Microsoft have even done 99% of the work required to fix this issue – when the link is accessed, the following happens:

shows the HTTP request being redirected to HTTPS

So the request is immediately upgraded to HTTPS using a 301 Moved Permanently response, with exactly the same URL content.

But the problem is that the GET request has already been sent over HTTP, which contains the secret permalink key (which I have redacted) that you need in order to access the data. Even though an attacker wouldn’t be able to see the second request being made or the content being downloaded over HTTPS, they could just follow the HTTPS redirect themselves to see the content, and then repeat that request when they want to see your latest calendar content.

There is no tracking available through Office 365 to see what devices are using this link, how often, where from, or anything of that nature.
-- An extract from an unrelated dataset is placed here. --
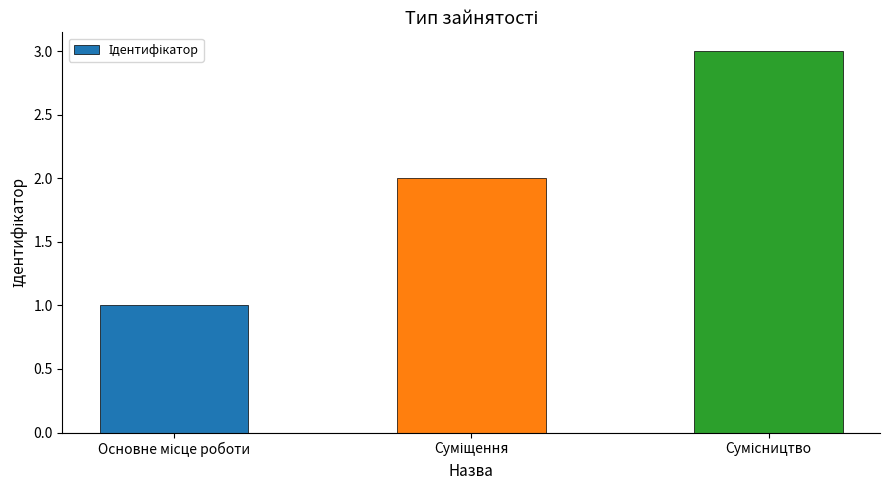

What is the sum of all values?

6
It also doesn’t give you the option of resetting the link in case you think someone else might have gotten access to it.

At some point between November 2015 and April 2016, Microsoft have changed the default links being generated, so they default to HTTPS – but this still leaves any existing links vulnerable, and Microsoft haven’t informed users of the problem (to my knowledge).

what can i do?

If the link in your calendar sharing settings begins with HTTP://, then do this:

  1. Disable calendar sharing completely
  2. Save the changes
  3. Re-load the options window
  4. Re-enable calendar sharing

Your link will now be different, and the old link will now be dead.

so what did Microsoft do?

They changed all new links to be HTTPS instead of HTTP, but they didn’t change any existing links, or provide a nice easy button to press to do this.

what does the content of an ics file look like anyway?

ICS files just contains structured plaintext. So your usernames, passwords, phone numbers, email addresses, dates, times and locations are all sent in a very easy to read format. Any typical off-the-shelf network traffic scanning tool will be able to easily pick out your sensitive information from the data for later abuse.